## Task instructions
Some of the lines below need repeating. Reproduce exactly those between the lines holding "[657,554,765,570] distribution ->" and "[418,612,448,625] atón ->", inclusive.

*** Opening of Material shown ***

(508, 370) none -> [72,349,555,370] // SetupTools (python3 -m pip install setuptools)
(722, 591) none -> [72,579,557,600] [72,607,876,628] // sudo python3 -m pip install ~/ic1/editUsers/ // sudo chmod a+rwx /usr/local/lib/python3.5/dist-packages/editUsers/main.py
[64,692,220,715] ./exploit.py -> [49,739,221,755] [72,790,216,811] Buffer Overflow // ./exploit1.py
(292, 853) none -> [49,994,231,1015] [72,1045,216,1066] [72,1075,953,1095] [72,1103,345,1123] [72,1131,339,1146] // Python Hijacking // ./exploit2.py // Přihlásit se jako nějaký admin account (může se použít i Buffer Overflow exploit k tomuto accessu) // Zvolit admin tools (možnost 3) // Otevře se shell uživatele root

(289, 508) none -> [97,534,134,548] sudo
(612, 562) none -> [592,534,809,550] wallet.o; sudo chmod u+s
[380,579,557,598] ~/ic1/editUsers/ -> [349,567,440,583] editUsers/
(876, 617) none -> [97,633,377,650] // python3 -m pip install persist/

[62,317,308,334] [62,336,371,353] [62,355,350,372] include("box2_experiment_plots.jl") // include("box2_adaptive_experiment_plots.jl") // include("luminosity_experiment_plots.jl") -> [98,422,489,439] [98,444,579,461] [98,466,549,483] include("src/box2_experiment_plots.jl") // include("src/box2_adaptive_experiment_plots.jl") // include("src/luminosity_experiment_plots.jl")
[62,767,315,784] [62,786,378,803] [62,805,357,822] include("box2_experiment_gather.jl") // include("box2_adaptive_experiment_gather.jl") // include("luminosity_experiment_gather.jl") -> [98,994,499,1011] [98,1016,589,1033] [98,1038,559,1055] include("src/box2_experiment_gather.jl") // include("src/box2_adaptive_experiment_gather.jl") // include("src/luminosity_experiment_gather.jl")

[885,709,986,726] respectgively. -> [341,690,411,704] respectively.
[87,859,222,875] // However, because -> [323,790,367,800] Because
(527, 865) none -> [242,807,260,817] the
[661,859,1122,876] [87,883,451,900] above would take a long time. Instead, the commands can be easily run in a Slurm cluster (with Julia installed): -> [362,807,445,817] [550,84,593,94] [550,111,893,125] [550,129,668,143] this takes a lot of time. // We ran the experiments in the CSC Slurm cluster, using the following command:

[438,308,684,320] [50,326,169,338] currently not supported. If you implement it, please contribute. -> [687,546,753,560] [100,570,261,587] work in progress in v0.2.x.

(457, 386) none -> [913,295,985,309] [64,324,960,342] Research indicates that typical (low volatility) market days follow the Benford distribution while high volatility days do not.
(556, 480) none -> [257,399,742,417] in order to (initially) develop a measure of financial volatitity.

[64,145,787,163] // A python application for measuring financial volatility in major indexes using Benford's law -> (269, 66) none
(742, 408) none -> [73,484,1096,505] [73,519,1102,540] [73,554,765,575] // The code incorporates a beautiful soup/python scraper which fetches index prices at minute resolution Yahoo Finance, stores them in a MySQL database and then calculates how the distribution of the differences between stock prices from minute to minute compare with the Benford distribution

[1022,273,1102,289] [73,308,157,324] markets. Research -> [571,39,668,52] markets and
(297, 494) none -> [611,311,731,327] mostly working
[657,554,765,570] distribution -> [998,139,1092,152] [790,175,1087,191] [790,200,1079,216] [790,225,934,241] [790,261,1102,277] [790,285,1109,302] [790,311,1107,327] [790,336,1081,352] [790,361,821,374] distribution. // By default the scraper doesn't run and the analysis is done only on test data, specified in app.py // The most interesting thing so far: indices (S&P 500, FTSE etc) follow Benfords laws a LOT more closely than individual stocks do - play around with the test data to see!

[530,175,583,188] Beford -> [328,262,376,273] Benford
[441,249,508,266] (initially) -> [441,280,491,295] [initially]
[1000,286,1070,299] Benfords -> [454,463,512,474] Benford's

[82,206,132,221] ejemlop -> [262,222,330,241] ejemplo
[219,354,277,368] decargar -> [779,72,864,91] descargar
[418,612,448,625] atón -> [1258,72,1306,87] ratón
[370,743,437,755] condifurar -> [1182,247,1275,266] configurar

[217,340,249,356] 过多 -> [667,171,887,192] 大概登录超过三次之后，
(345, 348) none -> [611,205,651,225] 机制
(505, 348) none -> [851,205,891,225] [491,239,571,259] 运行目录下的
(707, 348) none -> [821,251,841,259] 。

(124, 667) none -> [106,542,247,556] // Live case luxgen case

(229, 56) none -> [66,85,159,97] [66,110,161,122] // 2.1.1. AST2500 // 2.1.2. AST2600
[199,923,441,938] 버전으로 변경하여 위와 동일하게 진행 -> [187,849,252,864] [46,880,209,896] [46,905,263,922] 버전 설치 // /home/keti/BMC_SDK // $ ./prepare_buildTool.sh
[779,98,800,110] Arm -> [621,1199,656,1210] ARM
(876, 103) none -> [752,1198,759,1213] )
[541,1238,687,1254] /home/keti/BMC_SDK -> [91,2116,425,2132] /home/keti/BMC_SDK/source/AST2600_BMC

*** Close of Material shown ***

## Task answer
[657,554,765,570] distribution -> [998,139,1092,152] [790,175,1087,191] [790,200,1079,216] [790,225,934,241] [790,261,1102,277] [790,285,1109,302] [790,311,1107,327] [790,336,1081,352] [790,361,821,374] distribution. // By default the scraper doesn't run and the analysis is done only on test data, specified in app.py // The most interesting thing so far: indices (S&P 500, FTSE etc) follow Benfords laws a LOT more closely than individual stocks do - play around with the test data to see!

[530,175,583,188] Beford -> [328,262,376,273] Benford
[441,249,508,266] (initially) -> [441,280,491,295] [initially]
[1000,286,1070,299] Benfords -> [454,463,512,474] Benford's

[82,206,132,221] ejemlop -> [262,222,330,241] ejemplo
[219,354,277,368] decargar -> [779,72,864,91] descargar
[418,612,448,625] atón -> [1258,72,1306,87] ratón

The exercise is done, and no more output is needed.